2月に入り、止むことのない大雨は予想通り、洪水を引き起こしました。少し高度の低い土地、道路はみるみるうちに水浸しとなりました。道路脇の溝が上手く機能できていな いのも追い討ちをかけて、ご覧の通り(右上画像)。交通は機能せず、車・バイクは水浸しの道を避けようと安全な道に競って通ろうとするものだから、あっという間に大渋滞。夜も降り止むこともない大雨は場所によっては膝上・胸の高さまで水量を増しました。
5年ほど前、ゴムボートが出動したほどすごい洪水があったと友人から聞いた事があり、当時、当時友人の家の一階は浸水し、家電製品は故障。家財道具も水浸し。水が引いた後の泥の掃除が大変だったとか。テレビで状況のひどい地域を映していたが、まさにその「ゴムボート出動」の状態でした。

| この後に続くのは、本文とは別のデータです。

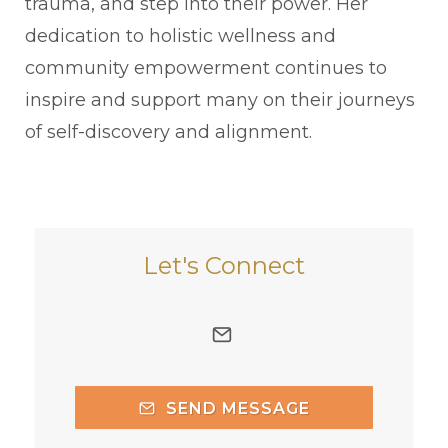
trauma, and step into their power. Her
dedication to holistic wellness and
community empowerment continues to
inspire and support many on their journeys
of self-discovery and alignment.
Let's Connect
SEND MESSAGE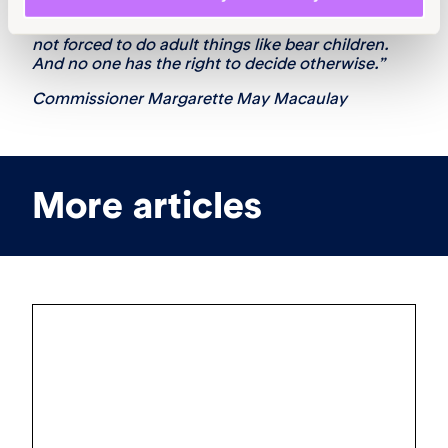
“This is not a complicated matter at all. Children
are children, and must be allowed to be children,
not forced to do adult things like bear children.
And no one has the right to decide otherwise.”
Commissioner Margarette May Macaulay
More articles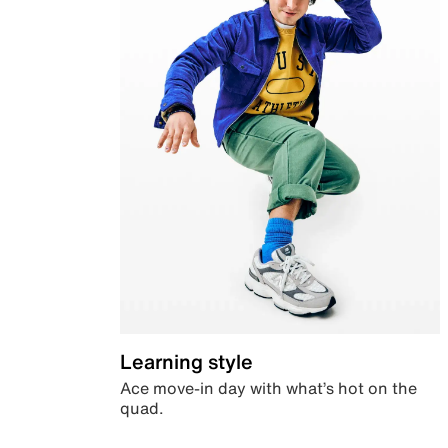
Learning style
Ace move-in day with what’s hot on the
quad.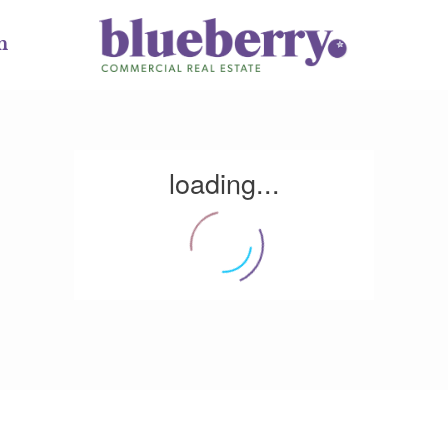
m
loading...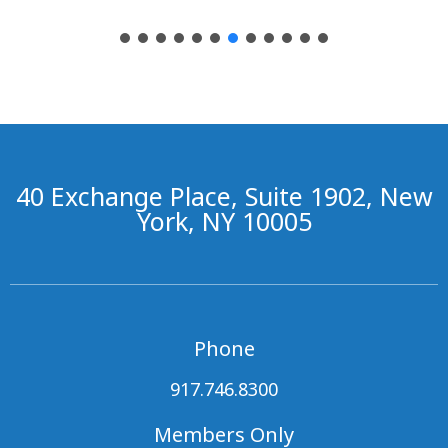
40 Exchange Place, Suite 1902, New
York, NY 10005
Phone
917.746.8300
Members Only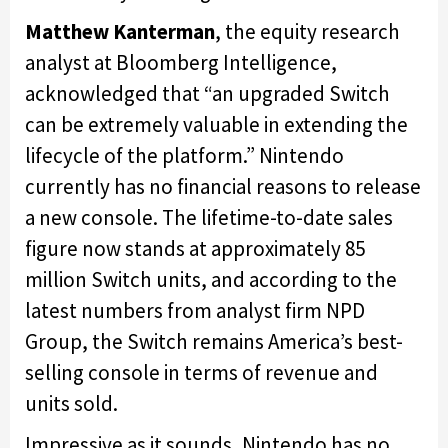
Matthew Kanterman
, the equity research
analyst at Bloomberg Intelligence,
acknowledged that “an upgraded Switch
can be extremely valuable in extending the
lifecycle of the platform.” Nintendo
currently has no financial reasons to release
a new console. The lifetime-to-date sales
figure now stands at approximately 85
million Switch units, and according to the
latest numbers from analyst firm NPD
Group, the Switch remains America’s best-
selling console in terms of revenue and
units sold.
Impressive as it sounds, Nintendo has no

洪水の状況がひどくなり始めたのは2月5日の金曜日。私の事務所でも運転手は辛うじて出勤してきましたが、その他ローカルスタッフは「家が浸水した」、「家の前の道が洪水のため封鎖されて外出できない」という理由で欠勤。それどころか、大手電話会社の電話線に影響があり、電話、インターネットは機能しなくなり、全く仕事ができなくなりました。結局復旧に4日、弊社の場合はインターネット完全復旧には1週間以上かかりました。復旧するまでの間、電話線を交代してパソコンに差し込んでダイアルアップをし、インターネットを利用しました。
一部地域の製造関係の工場でも大洪水の影響が大きく、稼働停止を余儀なくされた企業も少なくありませんでした。一週間経って生産を再開し、現在は操業停止分を取り戻すために増産体制に入っているのだそう。高級住宅街に住む外国人もホテルに避難するという状況。社会のインフラに関しては、200以上の学校、33カ所の保健所、病院、宗教施設でも破損があったそうだ。
多くの人に影響した今回の天災。5年前の洪水時よりも少ない327ミリメートルにとどまったが、浸水した地域は37.4%増と大きく拡大、死者が79名出るほどの大惨事となってしまいました。完全復旧までまだ時間がかかりそうですが、一日も早い復旧を願っています。
-文中の画像-
画像左上:だんだんと交通に影響し始めたが、辛うじて動いている自動車、バイク。
画像中段2枚:膝上まで水量が増し、車も道を通るのを戸惑い始める。タクシーも乗車拒否が増える。
画像右下:バス停の様子。バスの運休もできず。